5月20日(土)明治大学自由塔にて澤藤藤一郎弁護士による講演「共謀罪――その危険な本質と狙い――」を聴いた。
「共謀罪」の趣旨を含む組織的犯罪処罰法の改正案が採決されるようだ。私=岩田は、澤藤弁護士の危機意識にあふれた話を聞きながら、同じような共謀罪であっても、人権重視の市民主義者・民主主義者によって好意的に受け止められることもあれば、今日や2006年・平成18年のように断固として拒絶される事もあるのだな、と言う深い感慨をいだいた。あやうきかな、あやうきかな。
かつて、『ハーグ囚人第一号の日記:タディチ事件――No.IT-94-1-T』(セルビア語)の部分訳を「ちきゅう座」に連載した。そして、2013年・平成25年に社会評論社より『ハーグ国際法廷のミステリー 旧ユーゴスラヴィア多民族戦争の戦犯第一号日記』として出版した。
日記の著者ドゥシコ・タディチは、拘禁刑20年の実刑判決を受けたが、彼が犯したとされる殺人の証拠や目撃証人に基づいて判決が下されたわけではなかった。彼自身は、日記の中で自分の無実を切々と訴えている。タディチ著・岩田訳著『ハーグ国際法廷のミステリー』に彼の弁護士が序文を寄せている。
「法律的観点から、タディチ裁判は、格別に異議深い。1999年の第二審判決において始めて、Joint criminal enterprise(共同犯罪企画事業)なる構成が利用されたからである。それは、それ以前全く利用されなかったし、それ以後起訴立件の根拠として70%強の諸ケースで使われるようになる(殆どセルビア人に適用される)。ドゥシコ・タディチは、決して証拠付けられることのなかった諸犯罪の故に20年の刑を宣告された。」(p.15)

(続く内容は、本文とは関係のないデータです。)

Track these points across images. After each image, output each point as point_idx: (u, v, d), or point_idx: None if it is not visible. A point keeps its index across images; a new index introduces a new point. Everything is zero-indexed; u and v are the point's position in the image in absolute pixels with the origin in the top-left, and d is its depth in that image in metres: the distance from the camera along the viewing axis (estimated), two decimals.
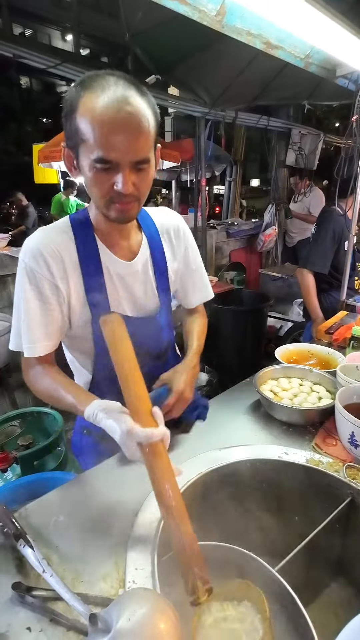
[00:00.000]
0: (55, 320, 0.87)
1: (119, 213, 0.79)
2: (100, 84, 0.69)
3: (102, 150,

しかも、旧ユーゴスラヴィア戦争犯罪法廷の設立規程の中に上記JCE(私は「共同犯罪企画事業」、多谷千賀子は「犯罪集団」、『女性国際戦犯法廷の全記録Ⅱ』は「共同の犯罪の企て」と訳す。)の明文規定は存在しない。まさしく、『女性国際戦犯法廷の全記録Ⅱ』にあるように「『共同の犯罪の企て』の責任は、刑事責任の一形態であり、上訴審裁判部が〔規程〕に黙示に示されていると判断した。これは、犯罪を実行する共同の犯罪の企てへの関与について個人としての責任を伴う。」(p.338、強調は岩田)
かかる黙示によって実効法とされたJCE罪=共謀罪がハーグ国際法廷で猛威を振るった。その初発がタディチ裁判であり、その時の国際法廷所長がアメリカ人女性ガブリエル・カーク・マクドナルドであった。
ハーグでJCE=共謀罪を「黙示」によって判例化した直後、2000年・平成12年の末に千代田区九段会館に姿を現し、裁判長として国際女性法廷の開廷を宣言した。
かつて国際女性法廷の記録をテレビ放映する事に怒った政治家安倍は、首相となるや、今日共謀罪=JCE罪の拙速強行実現に突っ走る。「黙示」も共謀罪の強行も常民社会の健康を害する。